Weekly Message 1-29-10

29 January 2010 
14 Shevat 5770 

Shalom Chaverim, 

Tomorrow is Tu B’Shevat, the 15th of Shevat, known as the New Year (or “birthday”) of trees, the first day of the annual cycle of counting the age of trees. This counting originated in order to fulfill the Biblical commandments about when it was permitted to begin to eat the fruits from a newly planted tree. In recent years Tu B’Shevat has become a symbol and connection to the Land of Israel and an opportunity to explore Judaism and the environment.  Tomorrow is also Shabbat Shirah (the Shabbat of Song), the special Shabbat on which we read Parshat Beshallach, which contains Shirat HaYam, the Song of the Sea that B’nei Yisrael sing after they cross the Red Sea and escape Egypt once and for all. 

All week I have been trying to understand the connection between Tu B’Shevat and Shirat HaYam, sensing that there must be some underlying spiritual, philosophical theme that unites the two. Yesterday I had two experiences that helped me uncover what they have in common.  

During my routine recitation of the Shacharit (morning prayer) service on Thursday, two lines that I recite every morning jumped out at me in a new way: “Shirah chadashah shib’chu geulim l’shimcha al sefat hayam.” As I read these lines of the third blessing after the Shema leading up to the Amidah, I was drawn to the beautiful translation of the new Reform Siddur, Mishkan Tefillah: “With new song, inspired, at the shore of the Sea, the redeemed sang Your praise.” On both literary and theological levels, Shirat HaYam links redemption, inspiration, faith and song.  

With the concepts of inspiration and song fresh in my heart and mind, I was overjoyed to attend last night’s Winter Arts Festival. From photography to film production, chamber music to chorus, juggling to improv comedy, our students lit up the Black Box theater with their talent, passion, and creativity. Their hard work and preparation, along with their joy of performance, provided an evening of entertainment and inspiration for their classmates, families, and friends.  
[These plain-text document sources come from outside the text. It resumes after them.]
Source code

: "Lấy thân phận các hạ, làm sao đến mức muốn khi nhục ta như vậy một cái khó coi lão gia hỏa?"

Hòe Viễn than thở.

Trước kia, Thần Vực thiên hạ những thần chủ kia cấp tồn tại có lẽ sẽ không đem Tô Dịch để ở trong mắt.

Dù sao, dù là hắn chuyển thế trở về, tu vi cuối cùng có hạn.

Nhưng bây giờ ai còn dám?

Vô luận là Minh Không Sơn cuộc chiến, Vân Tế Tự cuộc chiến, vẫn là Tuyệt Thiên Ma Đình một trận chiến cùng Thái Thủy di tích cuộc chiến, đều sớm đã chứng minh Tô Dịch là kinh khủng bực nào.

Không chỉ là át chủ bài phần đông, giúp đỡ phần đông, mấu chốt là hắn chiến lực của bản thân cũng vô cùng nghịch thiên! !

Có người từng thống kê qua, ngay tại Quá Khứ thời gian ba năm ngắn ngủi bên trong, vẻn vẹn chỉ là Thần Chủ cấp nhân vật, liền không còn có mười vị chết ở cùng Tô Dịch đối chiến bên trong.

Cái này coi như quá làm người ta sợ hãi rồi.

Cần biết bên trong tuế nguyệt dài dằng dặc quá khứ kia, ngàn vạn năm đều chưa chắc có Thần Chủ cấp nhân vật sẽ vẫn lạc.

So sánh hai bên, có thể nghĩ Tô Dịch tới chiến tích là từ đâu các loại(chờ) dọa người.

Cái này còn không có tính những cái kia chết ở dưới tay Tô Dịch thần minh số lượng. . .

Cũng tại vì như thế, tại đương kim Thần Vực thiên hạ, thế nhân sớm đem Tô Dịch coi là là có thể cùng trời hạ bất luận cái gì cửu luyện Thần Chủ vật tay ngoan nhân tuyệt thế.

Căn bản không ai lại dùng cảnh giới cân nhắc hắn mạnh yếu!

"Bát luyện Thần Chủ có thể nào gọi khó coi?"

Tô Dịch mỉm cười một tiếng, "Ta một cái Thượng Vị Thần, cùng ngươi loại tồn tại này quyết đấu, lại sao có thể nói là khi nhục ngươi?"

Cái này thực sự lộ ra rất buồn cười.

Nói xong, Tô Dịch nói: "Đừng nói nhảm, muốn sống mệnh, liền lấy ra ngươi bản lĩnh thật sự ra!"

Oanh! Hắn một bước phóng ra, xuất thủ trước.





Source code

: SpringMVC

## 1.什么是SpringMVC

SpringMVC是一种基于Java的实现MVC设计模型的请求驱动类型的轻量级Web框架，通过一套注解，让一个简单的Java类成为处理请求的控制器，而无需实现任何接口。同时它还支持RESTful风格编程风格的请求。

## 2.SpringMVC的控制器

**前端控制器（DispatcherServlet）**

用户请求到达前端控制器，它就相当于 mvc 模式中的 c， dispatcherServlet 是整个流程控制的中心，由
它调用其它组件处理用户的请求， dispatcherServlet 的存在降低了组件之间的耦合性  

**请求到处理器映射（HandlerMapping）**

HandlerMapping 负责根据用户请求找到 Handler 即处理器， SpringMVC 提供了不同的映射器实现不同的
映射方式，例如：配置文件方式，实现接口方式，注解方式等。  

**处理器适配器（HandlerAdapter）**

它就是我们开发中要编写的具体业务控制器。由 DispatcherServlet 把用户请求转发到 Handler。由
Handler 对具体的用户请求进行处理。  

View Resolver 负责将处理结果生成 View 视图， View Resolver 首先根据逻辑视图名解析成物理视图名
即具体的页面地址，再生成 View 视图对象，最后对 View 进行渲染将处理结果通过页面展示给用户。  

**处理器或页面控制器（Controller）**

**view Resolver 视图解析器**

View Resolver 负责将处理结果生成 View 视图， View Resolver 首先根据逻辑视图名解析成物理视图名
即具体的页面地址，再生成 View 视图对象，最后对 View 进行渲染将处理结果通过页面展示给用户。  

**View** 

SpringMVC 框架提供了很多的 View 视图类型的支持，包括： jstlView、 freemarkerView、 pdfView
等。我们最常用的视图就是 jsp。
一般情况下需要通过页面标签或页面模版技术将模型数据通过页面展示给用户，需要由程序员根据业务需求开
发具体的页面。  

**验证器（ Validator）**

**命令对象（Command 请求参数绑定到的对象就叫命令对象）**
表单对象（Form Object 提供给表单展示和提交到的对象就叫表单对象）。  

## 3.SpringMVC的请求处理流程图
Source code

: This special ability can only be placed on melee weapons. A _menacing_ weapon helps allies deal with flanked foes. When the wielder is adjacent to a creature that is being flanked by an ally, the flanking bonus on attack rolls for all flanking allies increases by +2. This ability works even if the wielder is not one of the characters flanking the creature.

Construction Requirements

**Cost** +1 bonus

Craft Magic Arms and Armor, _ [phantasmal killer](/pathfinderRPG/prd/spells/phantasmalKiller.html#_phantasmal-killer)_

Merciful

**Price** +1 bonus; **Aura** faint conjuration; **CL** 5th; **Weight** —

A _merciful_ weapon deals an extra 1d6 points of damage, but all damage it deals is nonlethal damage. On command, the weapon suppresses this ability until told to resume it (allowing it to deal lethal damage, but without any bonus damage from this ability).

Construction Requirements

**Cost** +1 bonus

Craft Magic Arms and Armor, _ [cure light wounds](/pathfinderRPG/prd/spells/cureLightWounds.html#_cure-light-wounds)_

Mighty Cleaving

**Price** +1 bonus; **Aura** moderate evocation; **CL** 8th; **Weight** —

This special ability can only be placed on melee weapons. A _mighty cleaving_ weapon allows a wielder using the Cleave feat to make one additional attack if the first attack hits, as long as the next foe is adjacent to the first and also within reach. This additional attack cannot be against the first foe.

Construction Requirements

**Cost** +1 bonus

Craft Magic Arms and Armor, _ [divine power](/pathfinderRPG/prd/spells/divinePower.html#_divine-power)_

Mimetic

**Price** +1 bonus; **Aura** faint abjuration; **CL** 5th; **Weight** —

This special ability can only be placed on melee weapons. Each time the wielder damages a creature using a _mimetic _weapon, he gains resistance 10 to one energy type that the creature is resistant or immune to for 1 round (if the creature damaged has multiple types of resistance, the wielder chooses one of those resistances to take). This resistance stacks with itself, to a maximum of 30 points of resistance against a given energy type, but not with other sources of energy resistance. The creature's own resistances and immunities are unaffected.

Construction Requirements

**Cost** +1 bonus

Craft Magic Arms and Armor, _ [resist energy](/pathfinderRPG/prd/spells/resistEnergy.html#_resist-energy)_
So, what unites Tu B’Shevat, Shirat HaYam, and the Winter Arts Festival? One word, one deep spiritual concept that is alluded to in the morning service that called to me yesterday morning: hitchadshut – newness, renewal, the process of creating anew. After months of the rainy season, Tu B’Shevat represents the transformational period in which fruit trees begin to blossom anew, and this blossoming, albeit not yet visible, begins even in the “dead” of winter. The Exodus from Egypt and the march through the sea represents the birth process of the Jewish People, our own blossoming anew after years of soul-crushing slavery. Freedom and redemption unleash the energy and creative capacities of B’nei Yisrael, which manifest in song. Our Winter Arts Festival could not have come at a more appropriate time than during the cold, dark days of January  Through whichever artistic media they are expressed, the “songs”of our students’ passion and creativity should remind us all that each individual soul is always singing, always yearning to create and recreate, even if we cannot always hear it. 

May we all take the time and find the energy to look and listen for the moments of hitchadshut and the signs of renewal, inspiration, and redemption all around us.